If you want to sign something in the analog world, you can simply take a pen and put your signature under the corresponding document. In the digital space, digital signatures exist for this purpose, but they can do much more than merely exist and be recognized as a legally valid signature as an electronic signature.

## Why do I need a digital signature?

A digital signature ensures the integrity of a message and the unambiguous traceability to the originator of the message. Integrity here means that a message has not been modified in transit and still has the same content that it had at the time of the digital signature.

Digital signatures can be used for documents, but also for entire archives and large amounts of data. If you digitally sign these files in this way, the recipient can check whether the file has been modified in transit and whether the sender is actually the one who digitally signed the file.

## How digital signatures work

A digital signature is based on asymmetric cryptography. For a classical encryption two keys are needed, one for encryption and one for decryption. If these two keys are identical, it is called a symmetric cryptography method. For asymmetric procedures, however, two keys are used for this purpose, one of which is published. The other is to be kept secret.

With a digital signature, the person who wants to sign something generates such a key pair. The key for signature generation must be kept secret, it is the private secret of that person. With the other key this signature can be verified, it is published. A recipient now receives the message and the associated signature. Using the sender’s public key, he can now check whether the signature is valid. If it is valid, he can thus be sure that the message has not been modified in transit.

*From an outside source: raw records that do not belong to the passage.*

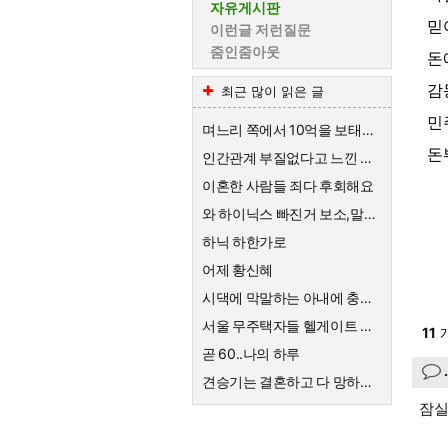
자유게시판
믿
이런글 저런질문
줌인줌아웃
돈
감
최근 많이 읽은 글
민
며느리 쪽에서 10억을 보태준대요.
돈
인간관계 부질없다고 느낀 순간
이혼한 사람들 죄다 후회해요
와 하이닉스 빠진거 보소,말이 안나옴
하닉 하한가로
어제 황신혜
시댁에 막말하는 아내에 충격받은 스튜디오
서울 무주택자들 헬게이트 열리네요
11
개
곧 60..나의 하루
견승기는 결혼하고 다 망하네요
잠실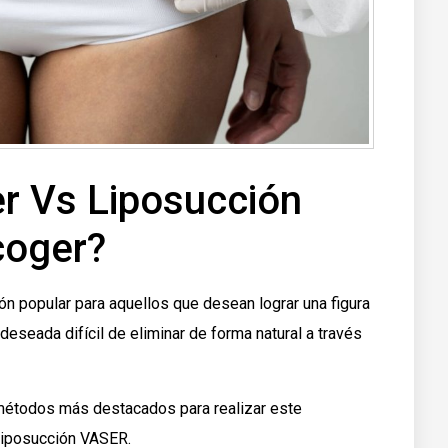
r Vs Liposucción
coger?
ón popular para aquellos que desean lograr una figura
eseada difícil de eliminar de forma natural a través
 métodos más destacados para realizar este
 liposucción VASER.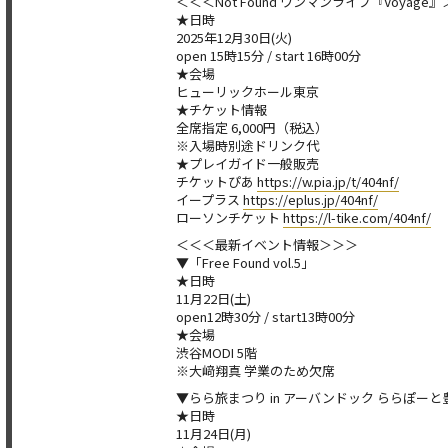
＜＜＜Not Found ワンマンライブ『Voyage
★日時
2025年12月30日(火)
open 15時15分 / start 16時00分
★会場
ヒューリックホール東京
★チケット情報
全席指定 6,000円（税込）
※入場時別途ドリンク代
★プレイガイド一般販売
チケットぴあ
https://w.pia.jp/t/404nf/
イープラス
https://eplus.jp/404nf/
ローソンチケット
https://l-tike.com/404nf/
＜＜＜最新イベント情報＞＞＞
▼「Free Found vol.5」
★日時
11月22日(土)
open12時30分 / start13時00分
★会場
渋谷MODI 5階
※大﨑翔真 学業のため欠席
▼らら旅まつり in アーバンドック ららぽーと
★日時
11月24日(月)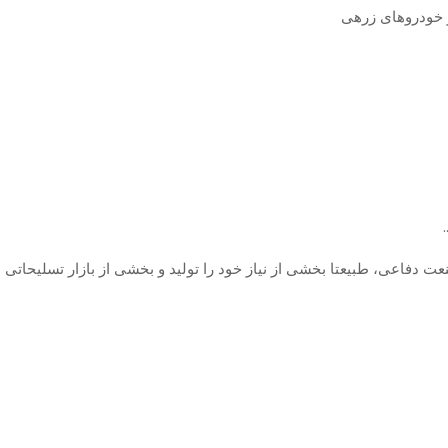
و خودروهای زرهی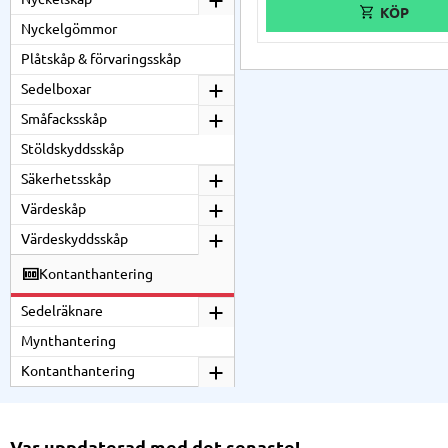
Nyckelgömmor
Plåtskåp & förvaringsskåp
Sedelboxar
Småfacksskåp
Stöldskyddsskåp
Säkerhetsskåp
Värdeskåp
Värdeskyddsskåp
Kontanthantering
Sedelräknare
Mynthantering
Kontanthantering
Var uppdaterad med det senaste!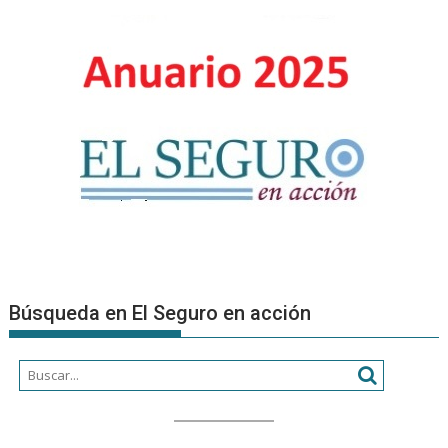
una
organizac
Búsqueda en El Seguro en acción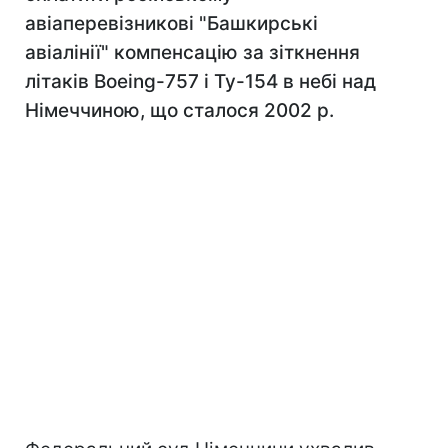
авіаперевізникові "Башкирські
авіалінії" компенсацію за зіткнення
літаків Boeing-757 і Ту-154 в небі над
Німеччиною, що сталося 2002 р.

## Digital signatures and large file sizes

For current signatures, for example, the RSA algorithm is used. Since digital signatures are based on asymmetric cryptography, they are quite complex and slow to compute. RSA is about 100 times slower compared to AES, a symmetric encryption algorithm. Especially when large amounts of data are signed, an acceptable limit is quickly exceeded.

The problem is solved by not signing every bit of a large file. Rather, a hash value of this file is calculated beforehand. We have described how a hashing algorithm works in this article. Depending on the algorithm, hash values with lengths of 128 to 512 bits are generated. An enormous reduction in size. If you imagine you want to sign a 1 MB file, you would have to sign and process 8388608 bits if you take all bits into account. So instead of signing the 1 MB file, you calculate the much shorter hash value of this file and sign the hash value yourself. If the file were to change in transit, a recalculation of the hash value would result in a different value. The recipient can thus check on receipt whether the file still generates the same hash value and whether this hash value corresponds to the signed one. If the digital signature is valid, an enormous amount of computing power could be saved by using hash values.

## Conclusion

Digital signatures are an effective way to ensure the integrity and authenticity of messages. However, as the computing power of computers is constantly increasing, the algorithms used for signature procedures must be constantly adapted. The Federal Network Agency issues requirements for the algorithms for this purpose; the announcement can be found in the Federal Gazette. If these requirements are met, digital signatures are clearly superior to analog signatures because they are more forgery-proof and can ensure the integrity of the signed message.